EXERCISE DETAILS: Format the records below as a JSON list of strings, with one string per line and blank lines left out.

Raw records:
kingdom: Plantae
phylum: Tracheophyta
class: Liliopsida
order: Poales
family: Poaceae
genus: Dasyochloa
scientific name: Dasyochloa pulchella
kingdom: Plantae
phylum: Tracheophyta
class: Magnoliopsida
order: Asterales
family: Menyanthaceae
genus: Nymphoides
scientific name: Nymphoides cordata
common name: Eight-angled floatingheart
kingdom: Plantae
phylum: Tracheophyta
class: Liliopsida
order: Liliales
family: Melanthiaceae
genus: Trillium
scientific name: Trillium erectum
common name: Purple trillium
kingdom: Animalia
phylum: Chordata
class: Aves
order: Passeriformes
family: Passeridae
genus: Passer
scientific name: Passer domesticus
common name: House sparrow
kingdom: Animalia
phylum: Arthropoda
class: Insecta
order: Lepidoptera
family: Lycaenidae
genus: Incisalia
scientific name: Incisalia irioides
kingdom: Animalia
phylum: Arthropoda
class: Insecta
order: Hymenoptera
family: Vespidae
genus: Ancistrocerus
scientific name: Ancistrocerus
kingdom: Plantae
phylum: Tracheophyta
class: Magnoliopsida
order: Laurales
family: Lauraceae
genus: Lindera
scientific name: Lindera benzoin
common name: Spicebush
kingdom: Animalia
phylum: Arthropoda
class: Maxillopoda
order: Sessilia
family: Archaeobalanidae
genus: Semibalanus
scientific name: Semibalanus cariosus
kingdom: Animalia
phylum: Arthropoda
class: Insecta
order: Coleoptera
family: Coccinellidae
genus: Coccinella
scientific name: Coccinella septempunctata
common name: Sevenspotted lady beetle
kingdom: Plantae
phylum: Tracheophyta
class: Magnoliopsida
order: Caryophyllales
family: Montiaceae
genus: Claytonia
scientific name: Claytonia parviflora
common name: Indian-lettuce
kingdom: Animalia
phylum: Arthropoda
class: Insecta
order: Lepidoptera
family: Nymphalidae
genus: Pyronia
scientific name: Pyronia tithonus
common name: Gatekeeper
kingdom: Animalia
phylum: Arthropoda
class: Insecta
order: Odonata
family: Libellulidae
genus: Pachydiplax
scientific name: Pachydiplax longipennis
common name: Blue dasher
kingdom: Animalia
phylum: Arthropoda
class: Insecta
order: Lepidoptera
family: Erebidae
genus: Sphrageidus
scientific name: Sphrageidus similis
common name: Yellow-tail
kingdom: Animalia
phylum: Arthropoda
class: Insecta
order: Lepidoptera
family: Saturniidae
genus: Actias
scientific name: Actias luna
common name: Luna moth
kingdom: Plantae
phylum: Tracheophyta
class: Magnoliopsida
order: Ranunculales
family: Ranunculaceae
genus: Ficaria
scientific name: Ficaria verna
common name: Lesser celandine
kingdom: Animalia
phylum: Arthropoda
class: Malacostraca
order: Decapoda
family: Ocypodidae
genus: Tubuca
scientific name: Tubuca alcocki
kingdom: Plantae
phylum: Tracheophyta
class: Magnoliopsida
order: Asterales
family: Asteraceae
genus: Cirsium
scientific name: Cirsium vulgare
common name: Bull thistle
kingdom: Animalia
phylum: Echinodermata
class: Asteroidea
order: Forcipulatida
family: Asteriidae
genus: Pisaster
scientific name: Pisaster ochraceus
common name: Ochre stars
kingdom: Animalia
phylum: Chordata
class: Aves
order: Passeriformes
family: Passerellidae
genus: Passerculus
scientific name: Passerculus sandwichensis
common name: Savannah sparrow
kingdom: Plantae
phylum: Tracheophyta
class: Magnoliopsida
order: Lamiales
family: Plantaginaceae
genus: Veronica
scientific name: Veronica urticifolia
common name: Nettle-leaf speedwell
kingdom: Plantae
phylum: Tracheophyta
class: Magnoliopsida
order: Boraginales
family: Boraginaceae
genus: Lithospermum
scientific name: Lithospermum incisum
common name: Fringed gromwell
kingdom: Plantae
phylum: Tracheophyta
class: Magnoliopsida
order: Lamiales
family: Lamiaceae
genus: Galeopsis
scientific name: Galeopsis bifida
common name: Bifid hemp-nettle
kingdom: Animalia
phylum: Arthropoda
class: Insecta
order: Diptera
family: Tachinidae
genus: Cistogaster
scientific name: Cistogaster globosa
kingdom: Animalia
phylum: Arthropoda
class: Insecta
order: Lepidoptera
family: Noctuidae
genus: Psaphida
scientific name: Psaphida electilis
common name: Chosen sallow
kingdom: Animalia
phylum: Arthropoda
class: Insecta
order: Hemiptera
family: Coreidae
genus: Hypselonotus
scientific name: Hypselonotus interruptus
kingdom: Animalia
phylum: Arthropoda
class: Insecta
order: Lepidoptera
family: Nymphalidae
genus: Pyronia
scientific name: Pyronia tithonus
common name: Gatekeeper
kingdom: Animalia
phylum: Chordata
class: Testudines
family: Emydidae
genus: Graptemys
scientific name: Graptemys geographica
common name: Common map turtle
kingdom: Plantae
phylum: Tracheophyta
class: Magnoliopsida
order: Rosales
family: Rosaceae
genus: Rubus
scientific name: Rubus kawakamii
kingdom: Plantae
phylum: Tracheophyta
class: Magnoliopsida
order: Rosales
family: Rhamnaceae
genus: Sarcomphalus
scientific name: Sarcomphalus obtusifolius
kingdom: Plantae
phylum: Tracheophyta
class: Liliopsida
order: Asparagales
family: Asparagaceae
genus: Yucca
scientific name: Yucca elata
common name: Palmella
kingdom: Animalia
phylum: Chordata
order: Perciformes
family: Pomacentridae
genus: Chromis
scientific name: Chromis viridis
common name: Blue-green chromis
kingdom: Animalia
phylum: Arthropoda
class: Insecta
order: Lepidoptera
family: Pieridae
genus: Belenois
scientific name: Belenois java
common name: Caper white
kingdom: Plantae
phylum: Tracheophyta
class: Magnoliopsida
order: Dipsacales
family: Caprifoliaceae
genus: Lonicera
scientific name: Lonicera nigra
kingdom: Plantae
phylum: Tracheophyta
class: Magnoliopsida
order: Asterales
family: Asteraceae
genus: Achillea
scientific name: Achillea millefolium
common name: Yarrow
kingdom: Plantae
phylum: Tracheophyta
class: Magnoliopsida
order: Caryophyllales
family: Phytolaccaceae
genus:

FINISHED TASK:
[
  "kingdom: Plantae",
  "phylum: Tracheophyta",
  "class: Liliopsida",
  "order: Poales",
  "family: Poaceae",
  "genus: Dasyochloa",
  "scientific name: Dasyochloa pulchella",
  "kingdom: Plantae",
  "phylum: Tracheophyta",
  "class: Magnoliopsida",
  "order: Asterales",
  "family: Menyanthaceae",
  "genus: Nymphoides",
  "scientific name: Nymphoides cordata",
  "common name: Eight-angled floatingheart",
  "kingdom: Plantae",
  "phylum: Tracheophyta",
  "class: Liliopsida",
  "order: Liliales",
  "family: Melanthiaceae",
  "genus: Trillium",
  "scientific name: Trillium erectum",
  "common name: Purple trillium",
  "kingdom: Animalia",
  "phylum: Chordata",
  "class: Aves",
  "order: Passeriformes",
  "family: Passeridae",
  "genus: Passer",
  "scientific name: Passer domesticus",
  "common name: House sparrow",
  "kingdom: Animalia",
  "phylum: Arthropoda",
  "class: Insecta",
  "order: Lepidoptera",
  "family: Lycaenidae",
  "genus: Incisalia",
  "scientific name: Incisalia irioides",
  "kingdom: Animalia",
  "phylum: Arthropoda",
  "class: Insecta",
  "order: Hymenoptera",
  "family: Vespidae",
  "genus: Ancistrocerus",
  "scientific name: Ancistrocerus",
  "kingdom: Plantae",
  "phylum: Tracheophyta",
  "class: Magnoliopsida",
  "order: Laurales",
  "family: Lauraceae",
  "genus: Lindera",
  "scientific name: Lindera benzoin",
  "common name: Spicebush",
  "kingdom: Animalia",
  "phylum: Arthropoda",
  "class: Maxillopoda",
  "order: Sessilia",
  "family: Archaeobalanidae",
  "genus: Semibalanus",
  "scientific name: Semibalanus cariosus",
  "kingdom: Animalia",
  "phylum: Arthropoda",
  "class: Insecta",
  "order: Coleoptera",
  "family: Coccinellidae",
  "genus: Coccinella",
  "scientific name: Coccinella septempunctata",
  "common name: Sevenspotted lady beetle",
  "kingdom: Plantae",
  "phylum: Tracheophyta",
  "class: Magnoliopsida",
  "order: Caryophyllales",
  "family: Montiaceae",
  "genus: Claytonia",
  "scientific name: Claytonia parviflora",
  "common name: Indian-lettuce",
  "kingdom: Animalia",
  "phylum: Arthropoda",
  "class: Insecta",
  "order: Lepidoptera",
  "family: Nymphalidae",
  "genus: Pyronia",
  "scientific name: Pyronia tithonus",
  "common name: Gatekeeper",
  "kingdom: Animalia",
  "phylum: Arthropoda",
  "class: Insecta",
  "order: Odonata",
  "family: Libellulidae",
  "genus: Pachydiplax",
  "scientific name: Pachydiplax longipennis",
  "common name: Blue dasher",
  "kingdom: Animalia",
  "phylum: Arthropoda",
  "class: Insecta",
  "order: Lepidoptera",
  "family: Erebidae",
  "genus: Sphrageidus",
  "scientific name: Sphrageidus similis",
  "common name: Yellow-tail",
  "kingdom: Animalia",
  "phylum: Arthropoda",
  "class: Insecta",
  "order: Lepidoptera",
  "family: Saturniidae",
  "genus: Actias",
  "scientific name: Actias luna",
  "common name: Luna moth",
  "kingdom: Plantae",
  "phylum: Tracheophyta",
  "class: Magnoliopsida",
  "order: Ranunculales",
  "family: Ranunculaceae",
  "genus: Ficaria",
  "scientific name: Ficaria verna",
  "common name: Lesser celandine",
  "kingdom: Animalia",
  "phylum: Arthropoda",
  "class: Malacostraca",
  "order: Decapoda",
  "family: Ocypodidae",
  "genus: Tubuca",
  "scientific name: Tubuca alcocki",
  "kingdom: Plantae",
  "phylum: Tracheophyta",
  "class: Magnoliopsida",
  "order: Asterales",
  "family: Asteraceae",
  "genus: Cirsium",
  "scientific name: Cirsium vulgare",
  "common name: Bull thistle",
  "kingdom: Animalia",
  "phylum: Echinodermata",
  "class: Asteroidea",
  "order: Forcipulatida",
  "family: Asteriidae",
  "genus: Pisaster",
  "scientific name: Pisaster ochraceus",
  "common name: Ochre stars",
  "kingdom: Animalia",
  "phylum: Chordata",
  "class: Aves",
  "order: Passeriformes",
  "family: Passerellidae",
  "genus: Passerculus",
  "scientific name: Passerculus sandwichensis",
  "common name: Savannah sparrow",
  "kingdom: Plantae",
  "phylum: Tracheophyta",
  "class: Magnoliopsida",
  "order: Lamiales",
  "family: Plantaginaceae",
  "genus: Veronica",
  "scientific name: Veronica urticifolia",
  "common name: Nettle-leaf speedwell",
  "kingdom: Plantae",
  "phylum: Tracheophyta",
  "class: Magnoliopsida",
  "order: Boraginales",
  "family: Boraginaceae",
  "genus: Lithospermum",
  "scientific name: Lithospermum incisum",
  "common name: Fringed gromwell",
  "kingdom: Plantae",
  "phylum: Tracheophyta",
  "class: Magnoliopsida",
  "order: Lamiales",
  "family: Lamiaceae",
  "genus: Galeopsis",
  "scientific name: Galeopsis bifida",
  "common name: Bifid hemp-nettle",
  "kingdom: Animalia",
  "phylum: Arthropoda",
  "class: Insecta",
  "order: Diptera",
  "family: Tachinidae",
  "genus: Cistogaster",
  "scientific name: Cistogaster globosa",
  "kingdom: Animalia",
  "phylum: Arthropoda",
  "class: Insecta",
  "order: Lepidoptera",
  "family: Noctuidae",
  "genus: Psaphida",
  "scientific name: Psaphida electilis",
  "common name: Chosen sallow",
  "kingdom: Animalia",
  "phylum: Arthropoda",
  "class: Insecta",
  "order: Hemiptera",
  "family: Coreidae",
  "genus: Hypselonotus",
  "scientific name: Hypselonotus interruptus",
  "kingdom: Animalia",
  "phylum: Arthropoda",
  "class: Insecta",
  "order: Lepidoptera",
  "family: Nymphalidae",
  "genus: Pyronia",
  "scientific name: Pyronia tithonus",
  "common name: Gatekeeper",
  "kingdom: Animalia",
  "phylum: Chordata",
  "class: Testudines",
  "family: Emydidae",
  "genus: Graptemys",
  "scientific name: Graptemys geographica",
  "common name: Common map turtle",
  "kingdom: Plantae",
  "phylum: Tracheophyta",
  "class: Magnoliopsida",
  "order: Rosales",
  "family: Rosaceae",
  "genus: Rubus",
  "scientific name: Rubus kawakamii",
  "kingdom: Plantae",
  "phylum: Tracheophyta",
  "class: Magnoliopsida",
  "order: Rosales",
  "family: Rhamnaceae",
  "genus: Sarcomphalus",
  "scientific name: Sarcomphalus obtusifolius",
  "kingdom: Plantae",
  "phylum: Tracheophyta",
  "class: Liliopsida",
  "order: Asparagales",
  "family: Asparagaceae",
  "genus: Yucca",
  "scientific name: Yucca elata",
  "common name: Palmella",
  "kingdom: Animalia",
  "phylum: Chordata",
  "order: Perciformes",
  "family: Pomacentridae",
  "genus: Chromis",
  "scientific name: Chromis viridis",
  "common name: Blue-green chromis",
  "kingdom: Animalia",
  "phylum: Arthropoda",
  "class: Insecta",
  "order: Lepidoptera",
  "family: Pieridae",
  "genus: Belenois",
  "scientific name: Belenois java",
  "common name: Caper white",
  "kingdom: Plantae",
  "phylum: Tracheophyta",
  "class: Magnoliopsida",
  "order: Dipsacales",
  "family: Caprifoliaceae",
  "genus: Lonicera",
  "scientific name: Lonicera nigra",
  "kingdom: Plantae",
  "phylum: Tracheophyta",
  "class: Magnoliopsida",
  "order: Asterales",
  "family: Asteraceae",
  "genus: Achillea",
  "scientific name: Achillea millefolium",
  "common name: Yarrow",
  "kingdom: Plantae",
  "phylum: Tracheophyta",
  "class: Magnoliopsida",
  "order: Caryophyllales",
  "family: Phytolaccaceae",
  "genus:"
]